Figure 1 is a simplified block flow diagram for a coal gasification-based hydrogen production plant with 90% CO2 capture using current, commercial technologies at tractable scales. It is one of the cases recently analyzed by NETL in order to compare fossil fuel-based hydrogen production options, with particular attention to accurately estimating costs and performance efficiency along with careful quantification of global warming potentials of hydrogen production systems.
The plant in question uses Air Products (formerly Shell)-type dry feed pressurized entrained flow, oxygen-blown slagging gasifiers fed with bituminous coal. Because the coal reacts with oxygen (supplied by a conventional cryogenic air separation plant) and steam at a temperature of 1,427 °C (2,600 °F) in the gasifier to produce principally hydrogen and CO with little CO2 formed, this type of gasifier is a logical choice for a dedicated hydrogen production system/plant. Syngas cooling, water quench, and particulate collection via cyclone and filters ensue with further cooling to generate process steam and to prepare the syngas for scrubbing removal of chloride and ammonia. The scrubbed syngas then goes through a sour water gas shift reactor to maximize hydrogen yield by reacting carbon monoxide in the syngas with steam. The syngas from sour shift is then cooled further before mercury removal, and followed by hydrogen sulfide (H2S) removal in a single-stage acid gas removal (AGR) unit, in this case utilizing a dual stage Selexol unit to capture the bulk of the CO2 in the syngas and sulfur-containing acid gases from the syngas separately. Desulfurized, decarbonized syngas from the AGR is routed through the pressure swing absorption (PSA) unit to recover a 99.9% pure H2 product. Residual gases from the PSA have significant fuel value and are combusted in a boiler to generate steam for auxiliary power generation in a steam turbine. Acid gas from the AGR unit is sent to the sulfur recovery unit (SRU) to recover sulfur as a byproduct.
Figure 1: Block flow diagram, hydrogen production coal gasification plant with CO2 capture1
Figure 2 shows a variation of the gasification-based hydrogen production plant with 90% CO2 capture from Figure 1, but in this case consisting of a coal and woody biomass co-gasification configuration. Plant throughput is considerably scaled down to accommodate a reasonable assumption of finite biomass availability for such a plant and similar scale to a comparable gasification plant that had run in this type of co-gasification configuration (the Buggenum IGCC plant), and with percentage of biomass co-feed necessary to achieve net-zero life cycle emissions for this case. Process unit operations are similar to those of the previous case but with additional complications, notably that of a biomass dryer to torrefy the woody biomass as required for the dry feed entrained flow gasifier.

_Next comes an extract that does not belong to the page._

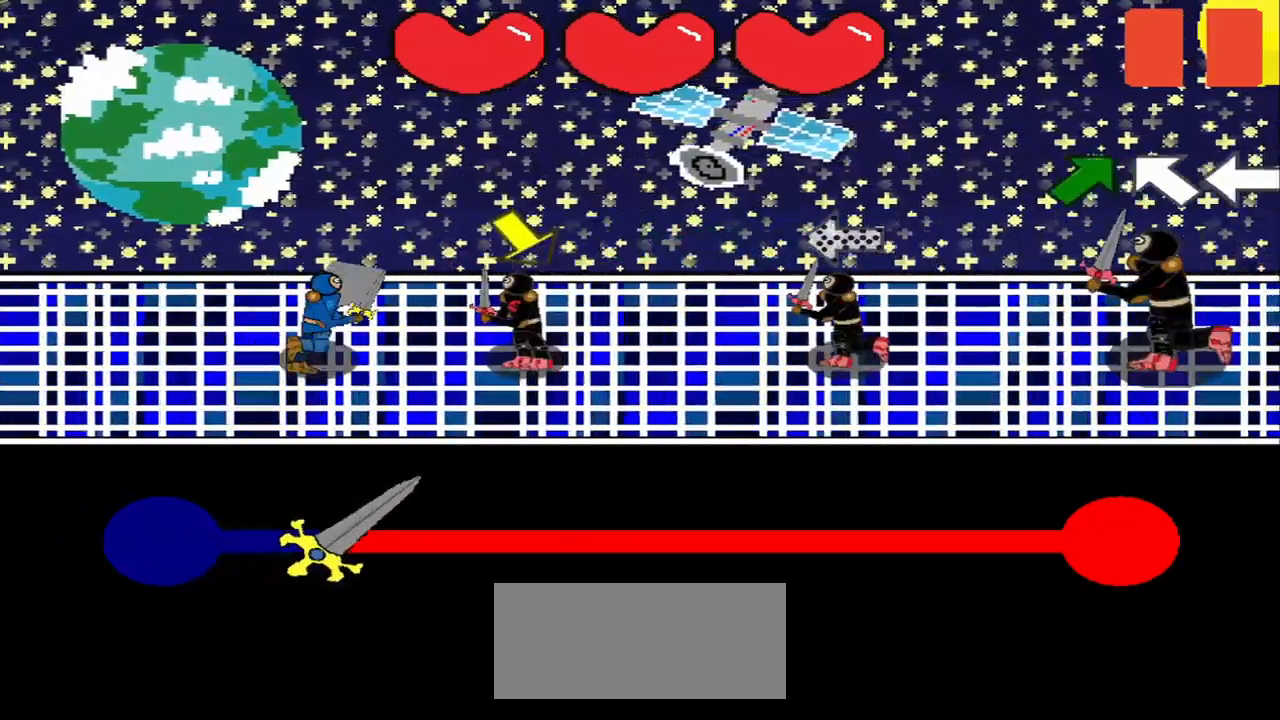
{"buttons": [], "right_stick": "center", "events": [[375, "right_stick", "right"], [459, "right_stick", "center"]]}
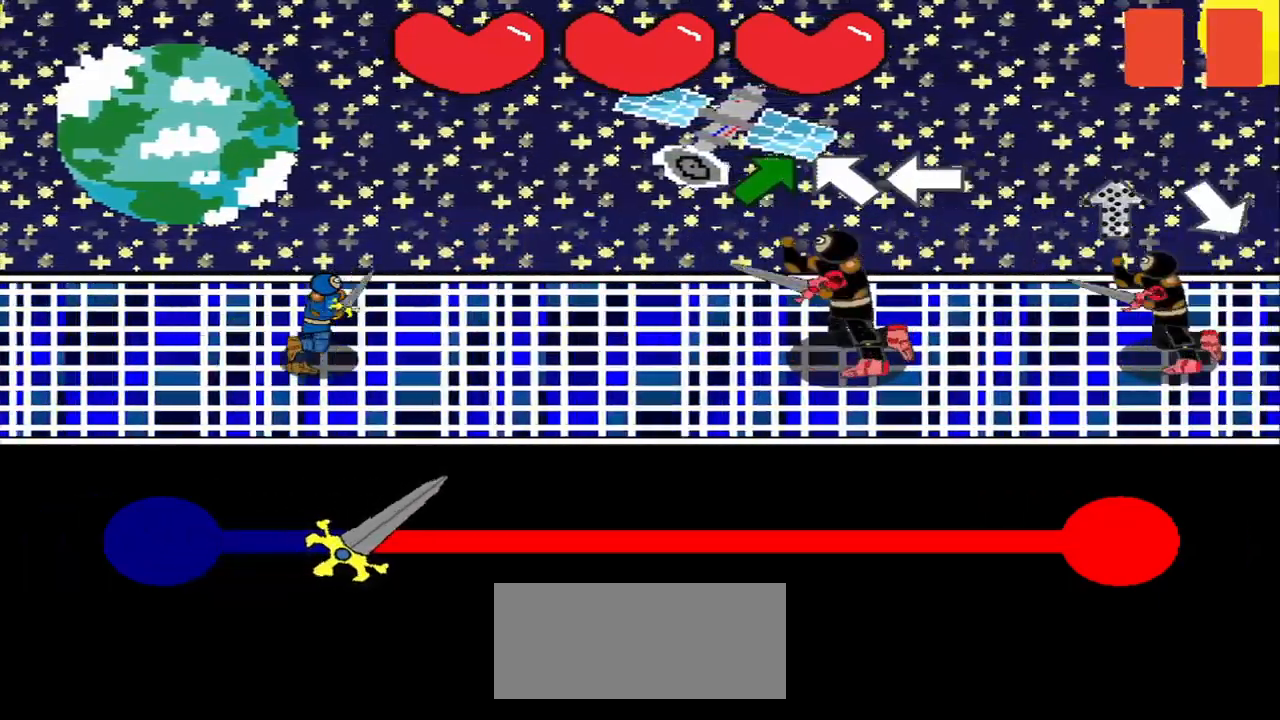
{"buttons": [], "right_stick": "center", "events": []}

Figure 2: Block flow diagram, hydrogen production coal and biomass co-gasification plant with CO2 capture1
Although levelized cost of hydrogen is higher for this case compared to the others, it has the virtue of significant negative global warming potential according to life cycle emissions analysis. The addition of biomass feed enables the negative potential, whereas all other cases (even those with 90% capture) exhibit greater than zero warming potentials across the board. For detailed discussion of those life cycle emissions comparison, the reader is encouraged to examine Exhibit ES-4 and accompanying discussion provided in the NETL hydrogen production baseline study.